◆ Tasks to carry out ◆
1) For each statement below, say whether it agrees with the market review, answering yes or no and quoting the words of the review that decide it. (a) March core CPI rose more than analysts expected. (b) The March PPI report came in stronger than expected. (c) The ECB cut its benchmark rate at its April 11 meeting.
2) Turn the paragraph of the market review beginning "Painter and Lin kicked off their conversation" into a short list that keeps its main facts.

--- Given text Enclosed Below ---

On the latest edition of Market Week in Review, Investment Strategist BeiChen Lin and Product Operations Analyst McKenna Painter unpacked the latest U.S. inflation numbers. They also discussed recent rate decisions by the European Central Bank (ECB) and the Bank of Canada (BoC) as well as the economic and market outlook for China.

U.S. consumer prices rise by more than expected in March

Painter and Lin kicked off their conversation with a look at the U.S. CPI (consumer price index) report for March, published by the Labor Department on April 10. Lin said that the March numbers were a little bit on the disappointing side, with the core CPI rising 0.36% from February—hotter than the 0.30% monthly increase expected by analysts. “March marked the third month in a row with a slightly-higher-than-anticipated monthly increase in core inflation,” he said, explaining that price pressures also surprised to the upside in February and January. Lin added that much of March’s upside surprise stemmed from transportation services, with vehicle insurance in particular seeing a notable upward tick.

“The bottom line here is that the U.S. Federal Reserve’s (Fed) fight to lower inflation to 2% was always going to be challenging—particularly because it’s not a battle where the inflation rate can necessarily keep trending down linearly over time,” Lin stated. That said, he does believe U.S. inflation will continue to cool throughout 2024, but stressed there could very well be some instances where there’s a hiccup or two along the way.

Interestingly enough, Lin noted that the PPI (producer price index) report for March, released one day after the CPI report, actually came in slightly softer than expected, rising 0.2% on a month-over-month basis. In addition, data from the Atlanta Fed’s wage tracker showed the pace of wage inflation moderated further in March, he said.

“On balance, I think this shows that inflation is still likely headed in the right direction—but that the fight to bring it back to 2% will not be an easy one,” Lin stated. He added that although the Fed might need to push out its first interest-rate cut a little bit later than originally anticipated, he expects the central bank to still be in a position to cut rates at some point this year.

June rate cuts possible in Europe and Canada

Speaking of central banks, Lin said that both the ECB and BoC elected to leave their benchmark lending rates unchanged during meetings the week of April 8, which he noted was largely in line with investor expectations. However, with growth in both regions relatively subdued and inflation continuing to decline, he said he expects both banks to likely start cutting rates soon—possibly in June.

“Both Canada and Europe are in similar positions today, with somewhat lackluster growth, unlike in the U.S., where economic growth remains resilient,” Lin explained. He said that ECB President Christine Lagarde went as far to note that there were some ECB officials who might have preferred to cut rates at the bank’s April 11 meeting, rather than at its next meeting in June.

Ultimately, however, the ECB chose to hold off a little bit longer on a rate cut—for largely the same reasons the BoC did, Lin said. “Both banks have made good progress on taming inflation, but they want to have more confidence that inflation is headed sustainably back down to its 2% target before lowering rates,” he stated.

What’s the outlook for Chinese equities?

Painter and Lin concluded by discussing the latest headlines surrounding China, including ratings agency Fitch’s decision to place Chinese debt on a negative outlook. “From our perspective at Russell Investments, we don’t think investors need to be too worried about the Chinese market,” Lin said, explaining that despite the economic headwinds buffeting the country, inflation remains relatively subdued in China. This is important, he said, because it allows the Chinese government to deliver more fiscal stimulus without having to worry about inflation getting out of control.

“Importantly, China remains very focused on achieving solid economic growth, as evidenced by its 2024 GDP (gross domestic product) growth target of 5%,” Lin remarked. In order to achieve that, he said more stimulus will likely be necessary—but stressed that the government has the room and the capacity to do so.

He finished by noting that Chinese equities have underperformed the broader global equity index this year, meaning that valuations are not stretched. In fact, Lin said that from his vantage point, they actually appear somewhat cheap. “Ultimately, staying disciplined and sticking to a broadly diversified portfolio is important during today’s times of uncertainty,” he concluded.

--- End of Enclosed Given text ---
--- Data shown Enclosed Below ---

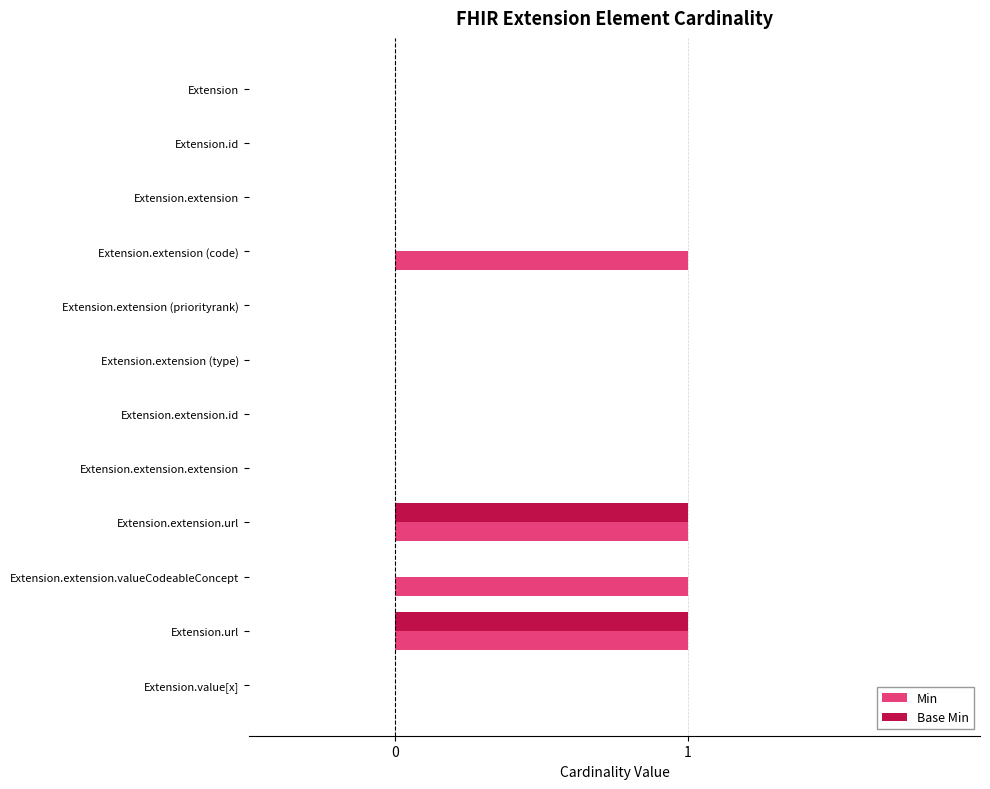

Is it true that Min equals -1 at Extension.id?

False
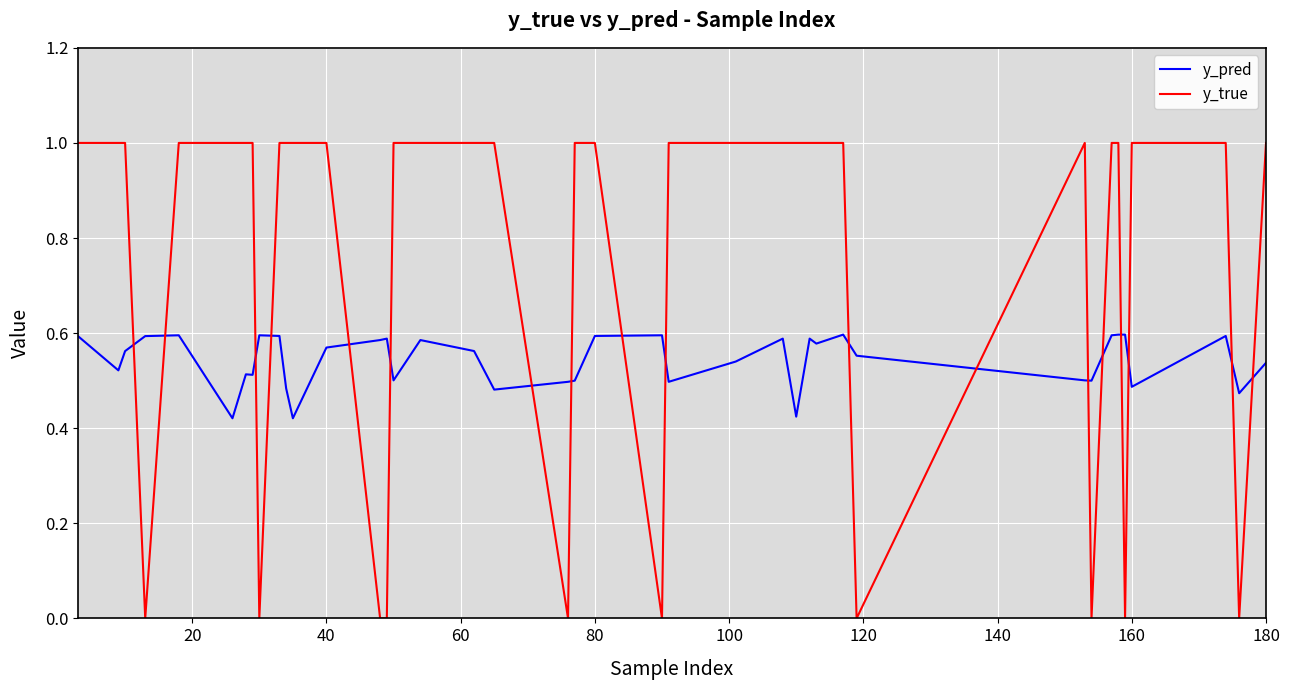

What is the maximum value shown in the chart?

1.0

--- End of Enclosed Data shown ---

◆ Replies ◆
1)
(a) Yes: "core CPI rising 0.36% from February—hotter than the 0.30% monthly increase expected by analysts"
(b) No: "actually came in slightly softer than expected"
(c) No: "the ECB chose to hold off a little bit longer on a rate cut"

2)
- Painter and Lin began with the U.S. CPI report for March, published by the Labor Department on April 10.
- Lin called the numbers a little disappointing: core CPI rose 0.36% from February, above the 0.30% analysts expected.
- March was the third month in a row of slightly higher-than-anticipated core inflation, after upside surprises in January and February.
- Much of March's upside surprise came from transportation services, especially vehicle insurance.